Handgun Combatives

By Dave SpauldingHgCmbtvs

2nd Edition, 2020

978-1-60885-024-2

Softcover, 6 x 9, 234 pages

$ 23.95 at Looseleaf Law Publications

Reviewed by Art Joslin, J.D., D.M.A.

Handgun Combatives is Dave Spaulding’s twenty-two-chapter text that serves as the basis of his Handgun Combatives courses in pistolcraft. I chose his book as my first book review for the Network since I recently attended Dave’s Kinetic Pistol course in Texas earlier this year.

Handgun Combatives encompasses the author’s 40-plus years of training, teaching and being an active participant in everything pistolcraft. He begins his second edition with the most important, but often overlooked, topic of how to develop the combat mindset. He opens the chapter with this, “For as long as I have been studying combative skills, it has always been understood that the mind is the ultimate weapon.” This idea is prevalent in his teaching as well. The take-away in this chapter, at least for me, is the idea of adopting a lifestyle of the combative mindset because, as Dave points out, it occurs before, during, and after the self-defense incident.

There are so many more lessons to be learned from chapter one but I’d have to write a hundred pages to cover it all. Dave brings to light much of what other authors and trainers have already stated but he does so with a unique and fresh application. Well worth the read.

Spaulding continues with such important chapter topics as mental imagery to a successful outcome through personal fitness for combatives. One of the highlights of Handgun Combatives is Dave’s ability to apply his 28 years in law enforcement to skills that many instructors only know about but haven’t actually experienced. Whether you agree with his thoughts on the low-ready position or his ideas on close-quarters combat, Dave backs up his writings with his experience.

It has long been known that high-performance athletes use mental imagery as a strategy for winning. Applying this to the self-defense incident, a defender can certainly “pre-program” the defensive outcome. Seeing mental pictures of a scenario play out in the mind allows you to experience each moment in time even though it hasn’t yet happened in real life. Elite teams use mental imagery and visualization and it’s not that hard to develop as part of your self-defense plan. Dave refers to NLP, or neuro-linguistic programming, as the more technical name for visualization. He concludes with how NLP and Colonel John Boyd’s OODA loop intersect with each other. Of course, this short review doesn’t do the section on this topic justice, but I can only say, “Get the book.”

Other chapters of the book deal with selecting the carry handgun, grip, and shot placement; all topics that we’ve read over and over again. However, don’t be too quick to minimize the content of these chapters by their topic. Dave brings personal insight and experience to these otherwise remedial topics and gives the reader a few things most instructors overlook. “If there are rules, it’s a sport, not a fight. In a fight, if you are not cheating, you are not trying hard enough to win!” Dave writes.

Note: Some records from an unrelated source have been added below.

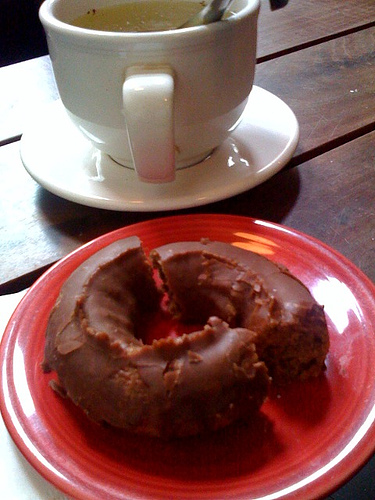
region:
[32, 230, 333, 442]
A donut is in the foreground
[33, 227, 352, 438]
Donut is split in half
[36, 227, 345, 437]
Donut is chocolate covered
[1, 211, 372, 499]
Donut is on a plate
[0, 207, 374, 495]
The plate is red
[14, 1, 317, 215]
A white cup on a plate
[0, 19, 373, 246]
Table is made out of wood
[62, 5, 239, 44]
Liquid is inside the white cup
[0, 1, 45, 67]
The background is black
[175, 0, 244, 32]
Silverware is inside the white cup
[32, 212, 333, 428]
the doughnut is brown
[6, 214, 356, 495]
plate made of porcelain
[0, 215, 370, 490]
the plate is red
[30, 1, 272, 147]
the cup is white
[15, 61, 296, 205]
the plate is white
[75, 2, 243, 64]
yellow liquid in cup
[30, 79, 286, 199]
light reflecting off plate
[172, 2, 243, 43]
utensil in the cup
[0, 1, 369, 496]
table made of wood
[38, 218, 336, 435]
the doughnut is a chocolate doughnut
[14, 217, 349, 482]
a chocolate doughnut on a red plate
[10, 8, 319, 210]
a white cup and saucer with not much beverage in it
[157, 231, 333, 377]
a piece of doughnut that is broken off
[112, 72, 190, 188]
the curved handle of the white cup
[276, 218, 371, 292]
the edge of the red shiny plate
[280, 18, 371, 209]
a dark wooden table with slats in it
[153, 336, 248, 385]
the flaking chocolate frosting on the doughnut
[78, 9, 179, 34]
froth from the beverage that was in the cup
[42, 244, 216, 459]
the larger half of the doughnut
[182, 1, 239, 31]
part of a spoon going into the white cup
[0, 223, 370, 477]
a donut on a red plate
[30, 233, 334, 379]
a chocolate frosted donut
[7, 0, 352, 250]
cup and saucer on the table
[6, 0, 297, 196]
the cup and saucer is white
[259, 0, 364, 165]
the table is brown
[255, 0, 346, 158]
the table is made of wood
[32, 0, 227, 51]
the cup has soup in it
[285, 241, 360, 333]
light reflecting on the plate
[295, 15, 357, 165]
small spaces on the table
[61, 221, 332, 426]
the donut is in 2 pieces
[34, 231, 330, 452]
Broken old fashion chocolate donut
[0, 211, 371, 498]
Shiny red plate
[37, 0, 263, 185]
Dirty white mug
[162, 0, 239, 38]
Silver utensil inside the mug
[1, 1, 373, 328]
Shiny dark wooden table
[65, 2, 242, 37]
Yellowish soup dirties the mug.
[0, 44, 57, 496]
Glare on the table from the window.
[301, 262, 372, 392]
Reflection of the person in the plate.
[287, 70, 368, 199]
Dirt and scratches on the table.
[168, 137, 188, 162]
A dirty smudge on the mug.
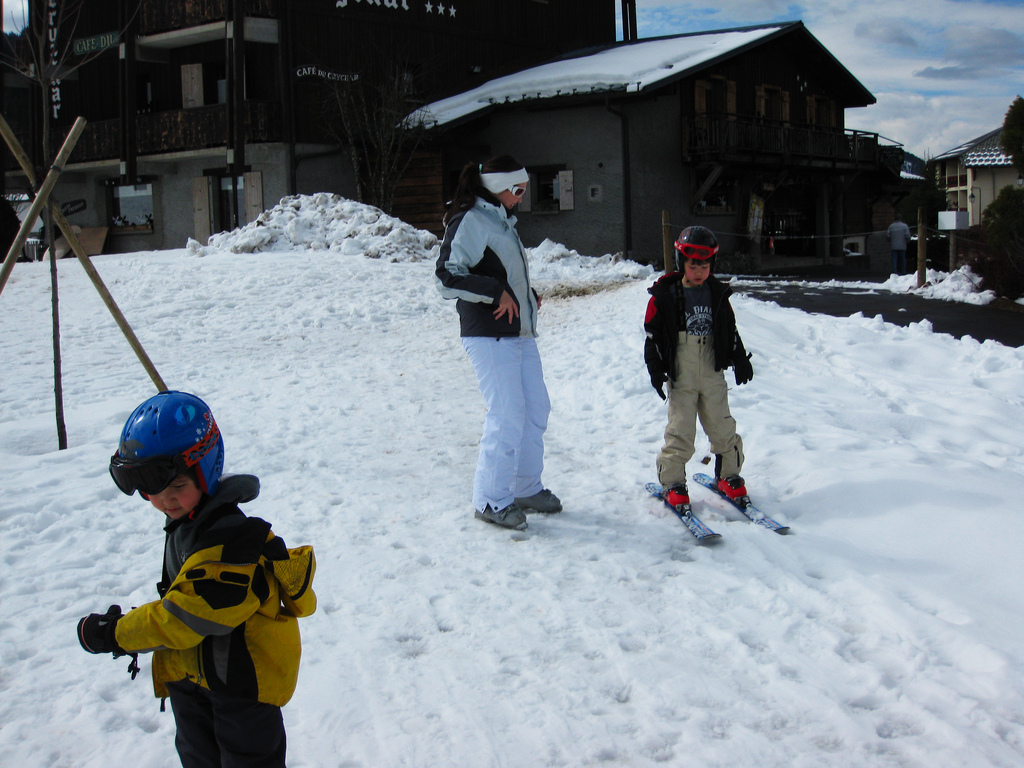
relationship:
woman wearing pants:
[450, 146, 568, 524] [450, 326, 568, 524]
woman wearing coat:
[425, 144, 566, 533] [432, 196, 540, 337]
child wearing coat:
[109, 506, 321, 716] [109, 506, 321, 716]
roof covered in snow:
[390, 17, 877, 125] [396, 22, 783, 133]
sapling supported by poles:
[4, 1, 94, 455] [2, 109, 170, 454]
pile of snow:
[177, 187, 435, 261] [269, 144, 341, 281]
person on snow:
[438, 149, 565, 538] [7, 149, 1023, 764]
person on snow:
[71, 351, 337, 754] [7, 149, 1023, 764]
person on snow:
[639, 217, 753, 503] [7, 149, 1023, 764]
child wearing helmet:
[73, 386, 317, 766] [105, 386, 224, 504]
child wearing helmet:
[629, 219, 757, 511] [664, 223, 725, 287]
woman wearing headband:
[425, 144, 566, 533] [475, 165, 534, 197]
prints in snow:
[2, 248, 1021, 764] [2, 20, 1021, 766]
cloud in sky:
[781, 8, 1019, 156] [2, 0, 1021, 163]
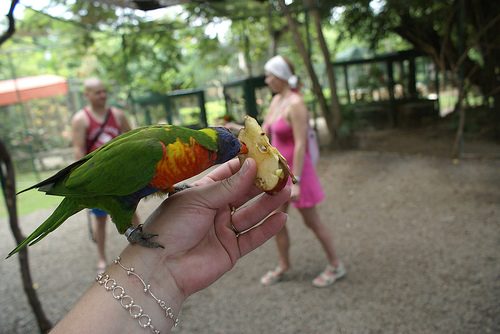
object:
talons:
[120, 225, 168, 248]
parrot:
[9, 112, 249, 257]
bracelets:
[111, 251, 186, 328]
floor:
[379, 173, 466, 303]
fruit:
[234, 114, 300, 196]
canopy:
[0, 73, 67, 105]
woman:
[248, 49, 349, 289]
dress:
[262, 89, 327, 211]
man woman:
[67, 57, 348, 281]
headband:
[263, 54, 297, 90]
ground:
[167, 137, 498, 329]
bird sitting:
[2, 107, 293, 290]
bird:
[28, 107, 299, 260]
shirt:
[83, 107, 120, 154]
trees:
[347, 0, 494, 118]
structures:
[328, 47, 441, 124]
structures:
[222, 68, 275, 125]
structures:
[130, 87, 208, 131]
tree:
[189, 1, 267, 122]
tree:
[265, 2, 351, 148]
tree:
[17, 0, 68, 188]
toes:
[258, 243, 389, 298]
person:
[258, 56, 347, 288]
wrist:
[81, 235, 182, 332]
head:
[213, 126, 248, 165]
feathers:
[20, 122, 216, 195]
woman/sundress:
[256, 49, 346, 289]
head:
[81, 75, 107, 109]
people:
[66, 76, 140, 282]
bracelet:
[90, 252, 179, 327]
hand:
[144, 154, 288, 304]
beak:
[238, 139, 251, 155]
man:
[70, 74, 142, 275]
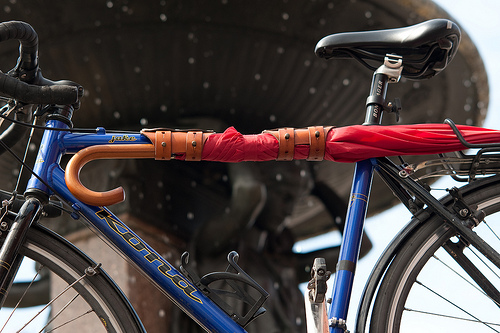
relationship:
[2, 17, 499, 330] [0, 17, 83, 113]
bike has black handlebar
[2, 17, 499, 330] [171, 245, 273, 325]
bike has holder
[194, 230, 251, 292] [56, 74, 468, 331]
pedal on bicycle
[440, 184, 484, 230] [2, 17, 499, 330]
brake on bike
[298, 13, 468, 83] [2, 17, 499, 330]
seat on bike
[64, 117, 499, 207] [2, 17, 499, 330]
umbrella attached to bike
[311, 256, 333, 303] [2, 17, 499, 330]
peddle on bike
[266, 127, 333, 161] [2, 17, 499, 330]
straps on bike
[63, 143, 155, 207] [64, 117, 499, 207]
holder of umbrella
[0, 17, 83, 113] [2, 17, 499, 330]
black handlebar of bike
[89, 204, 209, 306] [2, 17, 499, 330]
black letters on bike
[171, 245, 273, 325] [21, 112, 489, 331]
holder attached to frame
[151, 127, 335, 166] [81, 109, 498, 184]
belt around umbrella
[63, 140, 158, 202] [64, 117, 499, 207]
handle of umbrella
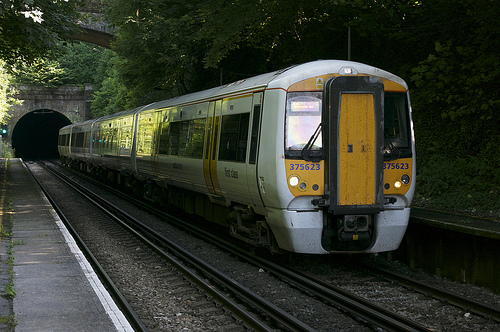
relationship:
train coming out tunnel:
[55, 60, 416, 254] [11, 108, 74, 161]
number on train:
[286, 161, 323, 171] [55, 60, 416, 254]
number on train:
[382, 159, 414, 174] [55, 60, 416, 254]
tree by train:
[417, 44, 493, 157] [55, 60, 416, 254]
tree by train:
[86, 57, 139, 119] [55, 60, 416, 254]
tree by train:
[111, 24, 178, 95] [55, 60, 416, 254]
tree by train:
[193, 0, 313, 71] [55, 60, 416, 254]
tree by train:
[0, 1, 81, 84] [55, 60, 416, 254]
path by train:
[4, 158, 130, 327] [55, 60, 416, 254]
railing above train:
[0, 1, 121, 46] [55, 60, 416, 254]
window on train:
[61, 133, 68, 144] [55, 60, 416, 254]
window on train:
[75, 131, 84, 147] [55, 60, 416, 254]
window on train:
[89, 132, 102, 146] [55, 60, 416, 254]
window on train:
[107, 129, 118, 151] [55, 60, 416, 254]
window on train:
[218, 112, 251, 163] [55, 60, 416, 254]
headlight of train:
[289, 176, 301, 186] [55, 60, 416, 254]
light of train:
[300, 181, 305, 196] [55, 60, 416, 254]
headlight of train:
[394, 181, 403, 188] [55, 60, 416, 254]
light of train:
[400, 173, 410, 184] [55, 60, 416, 254]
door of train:
[203, 99, 223, 204] [55, 60, 416, 254]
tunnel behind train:
[2, 81, 94, 161] [55, 60, 416, 254]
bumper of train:
[265, 207, 411, 254] [55, 60, 416, 254]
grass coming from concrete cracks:
[0, 157, 13, 330] [1, 157, 12, 329]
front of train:
[263, 60, 424, 260] [19, 69, 437, 264]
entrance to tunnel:
[13, 109, 71, 157] [12, 105, 87, 161]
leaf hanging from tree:
[62, 42, 68, 45] [0, 0, 82, 74]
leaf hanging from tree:
[71, 43, 75, 45] [0, 0, 82, 74]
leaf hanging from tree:
[8, 60, 13, 63] [0, 0, 82, 74]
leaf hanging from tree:
[39, 65, 44, 69] [0, 0, 82, 74]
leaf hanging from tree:
[28, 49, 33, 51] [0, 0, 82, 74]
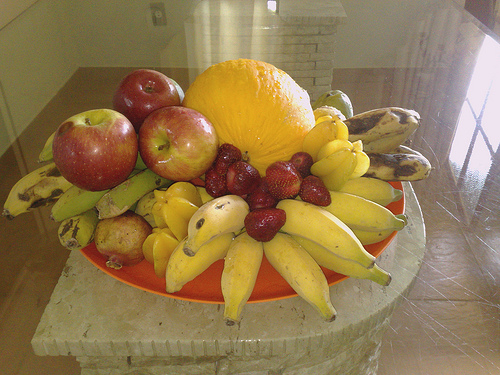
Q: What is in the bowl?
A: Fruit.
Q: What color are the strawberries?
A: Red.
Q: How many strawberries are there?
A: Eight.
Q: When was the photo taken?
A: Daytime.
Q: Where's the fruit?
A: In a bowl.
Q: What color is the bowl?
A: Orange.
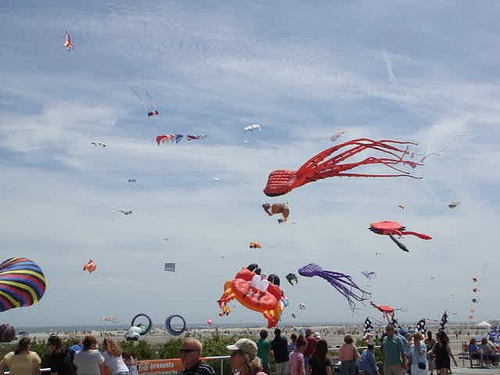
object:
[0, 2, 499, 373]
daytime scene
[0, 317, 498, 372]
people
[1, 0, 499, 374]
weather looks windy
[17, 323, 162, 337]
hills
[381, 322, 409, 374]
man walking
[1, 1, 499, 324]
sky looks beautiful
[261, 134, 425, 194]
crab shaped kite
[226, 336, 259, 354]
baseball cap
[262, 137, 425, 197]
red kite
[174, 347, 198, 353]
sunglasses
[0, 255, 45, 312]
multicolored stripes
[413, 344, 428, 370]
black purse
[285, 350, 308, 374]
pink shirt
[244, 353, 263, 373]
long hair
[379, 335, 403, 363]
green shirt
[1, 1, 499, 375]
outdoor scene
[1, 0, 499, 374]
photo is clear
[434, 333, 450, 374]
dress is black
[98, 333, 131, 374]
woman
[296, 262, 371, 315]
purple kite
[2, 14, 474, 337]
kites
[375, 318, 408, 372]
man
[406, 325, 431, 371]
wife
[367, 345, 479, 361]
road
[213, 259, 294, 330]
kite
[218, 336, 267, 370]
woman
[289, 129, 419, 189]
tails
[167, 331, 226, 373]
man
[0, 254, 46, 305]
kite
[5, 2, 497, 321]
sky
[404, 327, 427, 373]
woman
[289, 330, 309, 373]
woman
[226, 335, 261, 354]
hat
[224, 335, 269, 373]
lady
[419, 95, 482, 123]
no objects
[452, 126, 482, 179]
no objects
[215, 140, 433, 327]
objects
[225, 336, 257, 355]
lid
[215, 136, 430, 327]
balloons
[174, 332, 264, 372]
friends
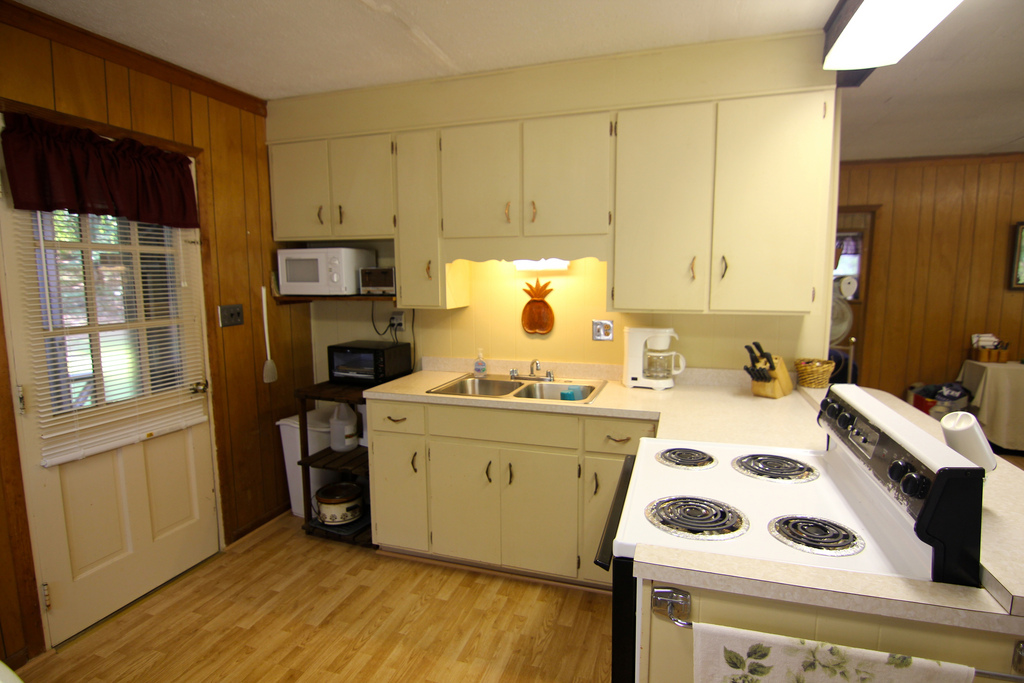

Additional chapters on holster skills, drawing techniques, concealment, tactical considerations, night work, and extreme close-quarter shooting round out this valuable text. One thing I noticed about attending Dave’s Kinetic Pistol class is that he doesn’t teach anything into which he hasn’t placed research, planning, and great thought. There is no BS factor here.

Overall, I thought Handgun Combatives an excellent read and would highly recommend that it sits in the library of the top twenty self-defense books that any serious practitioner owns.